WARNING: I just discovered a related problem. The compiler is now setting the minimum run version to 1767 regardless of whether there are embedded defstructs. That may not be a problem for you if you're planning to update all your production users at once. But it will likely not be appreciated by those not using embedded defstructs. Furthermore, I've already run into a site where they are using them, but since they're still in the 32 bit world, bumping up the minimum version when compiling one of the affected programs is making it difficult to roll out the new version incrementally.
So I think I need to: A) fix the minimum run version to only be set when using embedded defstructs (that was always the plan anyway). And B) add some kind of switch allowing that to be disabled. We have the /C:_MIN_RUN_VER capability, but that overrides the value to a specific version number, when what I think some people are going to want is to just disable the automatic increase to 1767. Since it's a temporary issue, maybe a regular switch is overkill; probably another special symbol.
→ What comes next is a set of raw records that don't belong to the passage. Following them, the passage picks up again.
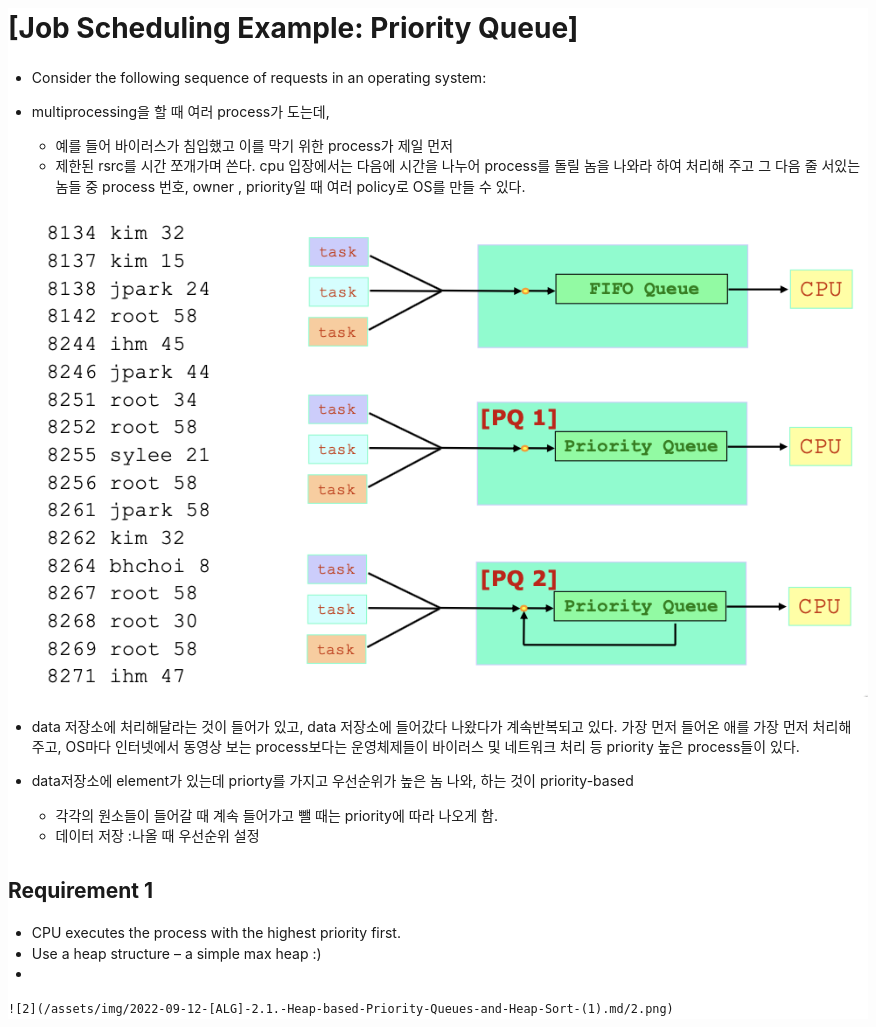 
# [Job Scheduling Example: Priority Queue]

- Consider the following sequence of requests in an operating system:
- multiprocessing을 할 때 여러 process가 도는데,
	- 예를 들어 바이러스가 침입했고 이를 막기 위한 process가 제일 먼저
	- 제한된 rsrc를 시간 쪼개가며 쓴다. cpu 입장에서는 다음에 시간을 나누어 process를 돌릴 놈을 나와라 하여 처리해 주고 그 다음 줄 서있는 놈들 중 process 번호, owner , priority일 때 여러 policy로 OS를 만들 수 있다.

	![1](/assets/img/2022-09-12-[ALG]-2.1.-Heap-based-Priority-Queues-and-Heap-Sort-(1).md/1.png)

- data 저장소에 처리해달라는 것이 들어가 있고, data 저장소에 들어갔다 나왔다가 계속반복되고 있다. 가장 먼저 들어온 애를 가장 먼저 처리해 주고, OS마다 인터넷에서 동영상 보는 process보다는 운영체제들이 바이러스 및 네트워크 처리 등 priority 높은 process들이 있다.
- data저장소에 element가 있는데 priorty를 가지고 우선순위가 높은 놈 나와, 하는 것이 priority-based
	- 각각의 원소들이 들어갈 때 계속 들어가고 뺄 때는 priority에 따라 나오게 함.
	- 데이터 저장 :나올 때 우선순위 설정

## Requirement 1

- CPU executes the process with the highest priority first.
- Use a heap structure – a simple max heap :)
- 

	![2](/assets/img/2022-09-12-[ALG]-2.1.-Heap-based-Priority-Queues-and-Heap-Sort-(1).md/2.png)
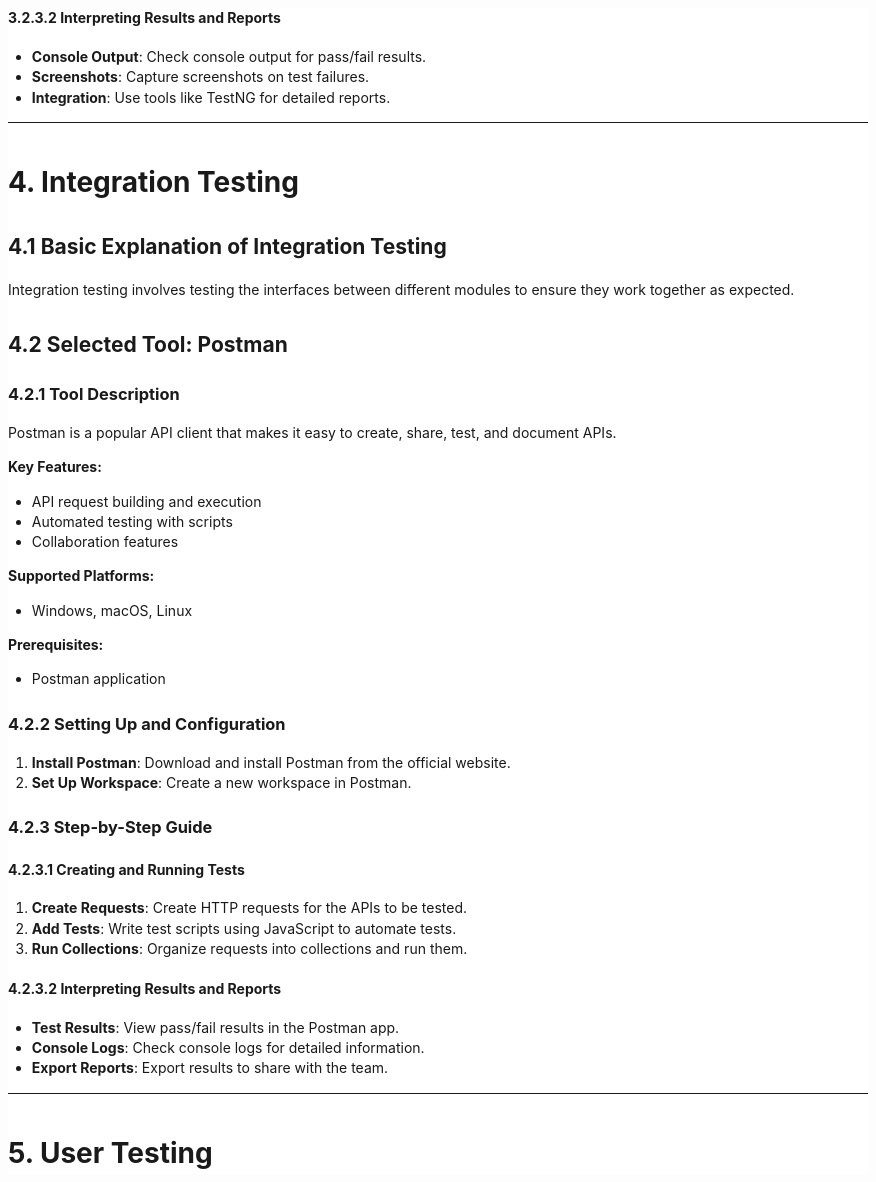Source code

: #### 3.2.3.2 Interpreting Results and Reports
- **Console Output**: Check console output for pass/fail results.
- **Screenshots**: Capture screenshots on test failures.
- **Integration**: Use tools like TestNG for detailed reports.

---

# 4. Integration Testing

## 4.1 Basic Explanation of Integration Testing
Integration testing involves testing the interfaces between different modules to ensure they work together as expected.

## 4.2 Selected Tool: Postman

### 4.2.1 Tool Description
Postman is a popular API client that makes it easy to create, share, test, and document APIs.

**Key Features:**
- API request building and execution
- Automated testing with scripts
- Collaboration features

**Supported Platforms:**
- Windows, macOS, Linux

**Prerequisites:**
- Postman application

### 4.2.2 Setting Up and Configuration
1. **Install Postman**: Download and install Postman from the official website.
2. **Set Up Workspace**: Create a new workspace in Postman.

### 4.2.3 Step-by-Step Guide

#### 4.2.3.1 Creating and Running Tests
1. **Create Requests**: Create HTTP requests for the APIs to be tested.
2. **Add Tests**: Write test scripts using JavaScript to automate tests.
3. **Run Collections**: Organize requests into collections and run them.

#### 4.2.3.2 Interpreting Results and Reports
- **Test Results**: View pass/fail results in the Postman app.
- **Console Logs**: Check console logs for detailed information.
- **Export Reports**: Export results to share with the team.

---

# 5. User Testing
Maybe _NO_MIN_1767?
I just found a problem with the 1768.0 (actually it started with compiler 1051 in 1767.0, related to the new .ARG_PASSED() function) -- declaring a function parameter default value to be an actual variable results in a runtime illegal syntax error. That's a pretty rare case (I can only find one example in my code), but it reinforces Steve Evan's motto ("never trust a point zero"). I have a fix ready but am still evaluating it. Stay tuned for a 1768.1 update later tonight.
That problem should have been fixed by compiler edit 1057. If you execute COMPIL by itself at the dot prompt, it will display its edit number. The 1768.1 update should have contained compiler 1058.
Oops. That's a bug. To be fixed shortly. In the meantime you can work around it by defining _NO_MIN_1767=1, either in the source or on the command line.